• _Your task_
Copy every line of all the entries below word for word, with each field name and value unchanged.

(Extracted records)
________________________________________

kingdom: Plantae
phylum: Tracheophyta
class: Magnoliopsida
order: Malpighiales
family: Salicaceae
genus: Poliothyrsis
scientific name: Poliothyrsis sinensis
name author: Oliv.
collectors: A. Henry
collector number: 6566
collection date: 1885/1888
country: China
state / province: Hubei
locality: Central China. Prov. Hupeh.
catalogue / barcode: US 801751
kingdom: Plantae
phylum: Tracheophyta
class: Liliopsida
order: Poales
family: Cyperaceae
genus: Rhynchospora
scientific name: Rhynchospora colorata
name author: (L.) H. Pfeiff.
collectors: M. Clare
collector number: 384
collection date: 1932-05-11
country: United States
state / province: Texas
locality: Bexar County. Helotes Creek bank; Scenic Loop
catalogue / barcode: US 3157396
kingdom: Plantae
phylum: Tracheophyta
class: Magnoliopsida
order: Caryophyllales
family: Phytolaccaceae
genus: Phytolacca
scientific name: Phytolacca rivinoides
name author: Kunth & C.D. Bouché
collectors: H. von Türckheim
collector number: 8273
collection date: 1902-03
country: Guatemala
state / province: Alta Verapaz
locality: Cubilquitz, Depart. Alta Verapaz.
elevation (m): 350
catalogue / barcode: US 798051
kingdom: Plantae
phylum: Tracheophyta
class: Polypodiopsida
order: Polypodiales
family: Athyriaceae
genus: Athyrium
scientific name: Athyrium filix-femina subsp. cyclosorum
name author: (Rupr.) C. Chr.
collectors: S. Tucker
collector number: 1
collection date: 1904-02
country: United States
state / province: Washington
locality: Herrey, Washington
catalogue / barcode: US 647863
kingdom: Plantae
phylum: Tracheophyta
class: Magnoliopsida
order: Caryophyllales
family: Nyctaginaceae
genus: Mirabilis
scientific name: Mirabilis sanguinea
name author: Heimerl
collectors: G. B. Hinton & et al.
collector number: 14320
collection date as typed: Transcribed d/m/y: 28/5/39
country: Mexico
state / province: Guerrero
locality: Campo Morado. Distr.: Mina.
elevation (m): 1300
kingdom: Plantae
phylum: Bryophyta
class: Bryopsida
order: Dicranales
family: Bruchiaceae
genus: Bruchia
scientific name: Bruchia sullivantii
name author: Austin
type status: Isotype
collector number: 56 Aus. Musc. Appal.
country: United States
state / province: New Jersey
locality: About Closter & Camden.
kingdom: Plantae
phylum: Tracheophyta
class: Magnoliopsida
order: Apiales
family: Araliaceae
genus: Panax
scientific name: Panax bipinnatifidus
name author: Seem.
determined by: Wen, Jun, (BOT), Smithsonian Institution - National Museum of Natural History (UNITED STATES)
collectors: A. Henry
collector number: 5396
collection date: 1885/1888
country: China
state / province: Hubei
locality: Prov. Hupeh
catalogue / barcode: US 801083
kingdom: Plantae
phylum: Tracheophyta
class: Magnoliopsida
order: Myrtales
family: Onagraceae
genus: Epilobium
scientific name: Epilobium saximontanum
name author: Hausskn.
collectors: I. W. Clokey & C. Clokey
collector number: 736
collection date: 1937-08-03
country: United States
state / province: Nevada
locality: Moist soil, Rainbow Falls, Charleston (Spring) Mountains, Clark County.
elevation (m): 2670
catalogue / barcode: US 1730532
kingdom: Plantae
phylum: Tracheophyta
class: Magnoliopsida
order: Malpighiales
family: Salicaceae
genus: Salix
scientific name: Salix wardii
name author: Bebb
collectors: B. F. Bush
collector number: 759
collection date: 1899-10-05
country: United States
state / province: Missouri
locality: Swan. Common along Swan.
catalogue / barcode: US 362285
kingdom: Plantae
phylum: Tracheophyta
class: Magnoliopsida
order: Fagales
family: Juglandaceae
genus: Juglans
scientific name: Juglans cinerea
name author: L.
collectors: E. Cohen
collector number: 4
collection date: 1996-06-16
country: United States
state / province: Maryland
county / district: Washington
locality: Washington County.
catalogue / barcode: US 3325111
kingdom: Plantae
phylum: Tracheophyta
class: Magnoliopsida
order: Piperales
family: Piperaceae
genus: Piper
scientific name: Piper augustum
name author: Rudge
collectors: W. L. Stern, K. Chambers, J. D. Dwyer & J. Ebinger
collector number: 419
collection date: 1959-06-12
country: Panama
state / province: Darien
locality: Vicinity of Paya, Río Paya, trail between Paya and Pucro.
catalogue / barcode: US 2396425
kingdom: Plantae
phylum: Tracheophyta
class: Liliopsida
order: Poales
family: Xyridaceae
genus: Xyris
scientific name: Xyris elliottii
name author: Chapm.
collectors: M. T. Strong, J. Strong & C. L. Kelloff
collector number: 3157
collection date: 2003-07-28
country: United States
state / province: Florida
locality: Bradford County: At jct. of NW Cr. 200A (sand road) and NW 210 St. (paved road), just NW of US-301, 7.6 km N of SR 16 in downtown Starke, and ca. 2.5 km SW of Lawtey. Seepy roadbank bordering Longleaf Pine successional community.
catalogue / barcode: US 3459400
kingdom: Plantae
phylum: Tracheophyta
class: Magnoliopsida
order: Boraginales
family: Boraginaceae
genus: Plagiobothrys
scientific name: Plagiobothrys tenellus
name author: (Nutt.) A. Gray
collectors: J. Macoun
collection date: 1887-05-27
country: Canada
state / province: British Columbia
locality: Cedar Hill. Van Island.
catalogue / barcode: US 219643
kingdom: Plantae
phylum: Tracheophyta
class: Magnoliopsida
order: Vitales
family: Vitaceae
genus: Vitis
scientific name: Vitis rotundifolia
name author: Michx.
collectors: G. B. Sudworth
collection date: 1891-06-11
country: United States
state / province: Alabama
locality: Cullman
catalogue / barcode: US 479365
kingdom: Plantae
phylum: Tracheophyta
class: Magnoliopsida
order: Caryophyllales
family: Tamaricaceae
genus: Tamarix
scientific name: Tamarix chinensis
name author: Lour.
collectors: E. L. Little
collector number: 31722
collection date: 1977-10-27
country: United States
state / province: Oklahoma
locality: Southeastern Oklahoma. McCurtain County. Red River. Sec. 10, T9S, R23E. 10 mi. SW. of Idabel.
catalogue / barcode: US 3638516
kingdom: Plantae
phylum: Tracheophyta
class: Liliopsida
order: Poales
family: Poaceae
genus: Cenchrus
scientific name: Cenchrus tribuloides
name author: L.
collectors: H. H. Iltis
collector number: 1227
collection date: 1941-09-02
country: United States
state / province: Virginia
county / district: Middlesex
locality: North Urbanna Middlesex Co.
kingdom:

________________________________________

• _The reply_
kingdom: Plantae
phylum: Tracheophyta
class: Magnoliopsida
order: Malpighiales
family: Salicaceae
genus: Poliothyrsis
scientific name: Poliothyrsis sinensis
name author: Oliv.
collectors: A. Henry
collector number: 6566
collection date: 1885/1888
country: China
state / province: Hubei
locality: Central China. Prov. Hupeh.
catalogue / barcode: US 801751
kingdom: Plantae
phylum: Tracheophyta
class: Liliopsida
order: Poales
family: Cyperaceae
genus: Rhynchospora
scientific name: Rhynchospora colorata
name author: (L.) H. Pfeiff.
collectors: M. Clare
collector number: 384
collection date: 1932-05-11
country: United States
state / province: Texas
locality: Bexar County. Helotes Creek bank; Scenic Loop
catalogue / barcode: US 3157396
kingdom: Plantae
phylum: Tracheophyta
class: Magnoliopsida
order: Caryophyllales
family: Phytolaccaceae
genus: Phytolacca
scientific name: Phytolacca rivinoides
name author: Kunth & C.D. Bouché
collectors: H. von Türckheim
collector number: 8273
collection date: 1902-03
country: Guatemala
state / province: Alta Verapaz
locality: Cubilquitz, Depart. Alta Verapaz.
elevation (m): 350
catalogue / barcode: US 798051
kingdom: Plantae
phylum: Tracheophyta
class: Polypodiopsida
order: Polypodiales
family: Athyriaceae
genus: Athyrium
scientific name: Athyrium filix-femina subsp. cyclosorum
name author: (Rupr.) C. Chr.
collectors: S. Tucker
collector number: 1
collection date: 1904-02
country: United States
state / province: Washington
locality: Herrey, Washington
catalogue / barcode: US 647863
kingdom: Plantae
phylum: Tracheophyta
class: Magnoliopsida
order: Caryophyllales
family: Nyctaginaceae
genus: Mirabilis
scientific name: Mirabilis sanguinea
name author: Heimerl
collectors: G. B. Hinton & et al.
collector number: 14320
collection date as typed: Transcribed d/m/y: 28/5/39
country: Mexico
state / province: Guerrero
locality: Campo Morado. Distr.: Mina.
elevation (m): 1300
kingdom: Plantae
phylum: Bryophyta
class: Bryopsida
order: Dicranales
family: Bruchiaceae
genus: Bruchia
scientific name: Bruchia sullivantii
name author: Austin
type status: Isotype
collector number: 56 Aus. Musc. Appal.
country: United States
state / province: New Jersey
locality: About Closter & Camden.
kingdom: Plantae
phylum: Tracheophyta
class: Magnoliopsida
order: Apiales
family: Araliaceae
genus: Panax
scientific name: Panax bipinnatifidus
name author: Seem.
determined by: Wen, Jun, (BOT), Smithsonian Institution - National Museum of Natural History (UNITED STATES)
collectors: A. Henry
collector number: 5396
collection date: 1885/1888
country: China
state / province: Hubei
locality: Prov. Hupeh
catalogue / barcode: US 801083
kingdom: Plantae
phylum: Tracheophyta
class: Magnoliopsida
order: Myrtales
family: Onagraceae
genus: Epilobium
scientific name: Epilobium saximontanum
name author: Hausskn.
collectors: I. W. Clokey & C. Clokey
collector number: 736
collection date: 1937-08-03
country: United States
state / province: Nevada
locality: Moist soil, Rainbow Falls, Charleston (Spring) Mountains, Clark County.
elevation (m): 2670
catalogue / barcode: US 1730532
kingdom: Plantae
phylum: Tracheophyta
class: Magnoliopsida
order: Malpighiales
family: Salicaceae
genus: Salix
scientific name: Salix wardii
name author: Bebb
collectors: B. F. Bush
collector number: 759
collection date: 1899-10-05
country: United States
state / province: Missouri
locality: Swan. Common along Swan.
catalogue / barcode: US 362285
kingdom: Plantae
phylum: Tracheophyta
class: Magnoliopsida
order: Fagales
family: Juglandaceae
genus: Juglans
scientific name: Juglans cinerea
name author: L.
collectors: E. Cohen
collector number: 4
collection date: 1996-06-16
country: United States
state / province: Maryland
county / district: Washington
locality: Washington County.
catalogue / barcode: US 3325111
kingdom: Plantae
phylum: Tracheophyta
class: Magnoliopsida
order: Piperales
family: Piperaceae
genus: Piper
scientific name: Piper augustum
name author: Rudge
collectors: W. L. Stern, K. Chambers, J. D. Dwyer & J. Ebinger
collector number: 419
collection date: 1959-06-12
country: Panama
state / province: Darien
locality: Vicinity of Paya, Río Paya, trail between Paya and Pucro.
catalogue / barcode: US 2396425
kingdom: Plantae
phylum: Tracheophyta
class: Liliopsida
order: Poales
family: Xyridaceae
genus: Xyris
scientific name: Xyris elliottii
name author: Chapm.
collectors: M. T. Strong, J. Strong & C. L. Kelloff
collector number: 3157
collection date: 2003-07-28
country: United States
state / province: Florida
locality: Bradford County: At jct. of NW Cr. 200A (sand road) and NW 210 St. (paved road), just NW of US-301, 7.6 km N of SR 16 in downtown Starke, and ca. 2.5 km SW of Lawtey. Seepy roadbank bordering Longleaf Pine successional community.
catalogue / barcode: US 3459400
kingdom: Plantae
phylum: Tracheophyta
class: Magnoliopsida
order: Boraginales
family: Boraginaceae
genus: Plagiobothrys
scientific name: Plagiobothrys tenellus
name author: (Nutt.) A. Gray
collectors: J. Macoun
collection date: 1887-05-27
country: Canada
state / province: British Columbia
locality: Cedar Hill. Van Island.
catalogue / barcode: US 219643
kingdom: Plantae
phylum: Tracheophyta
class: Magnoliopsida
order: Vitales
family: Vitaceae
genus: Vitis
scientific name: Vitis rotundifolia
name author: Michx.
collectors: G. B. Sudworth
collection date: 1891-06-11
country: United States
state / province: Alabama
locality: Cullman
catalogue / barcode: US 479365
kingdom: Plantae
phylum: Tracheophyta
class: Magnoliopsida
order: Caryophyllales
family: Tamaricaceae
genus: Tamarix
scientific name: Tamarix chinensis
name author: Lour.
collectors: E. L. Little
collector number: 31722
collection date: 1977-10-27
country: United States
state / province: Oklahoma
locality: Southeastern Oklahoma. McCurtain County. Red River. Sec. 10, T9S, R23E. 10 mi. SW. of Idabel.
catalogue / barcode: US 3638516
kingdom: Plantae
phylum: Tracheophyta
class: Liliopsida
order: Poales
family: Poaceae
genus: Cenchrus
scientific name: Cenchrus tribuloides
name author: L.
collectors: H. H. Iltis
collector number: 1227
collection date: 1941-09-02
country: United States
state / province: Virginia
county / district: Middlesex
locality: North Urbanna Middlesex Co.
kingdom:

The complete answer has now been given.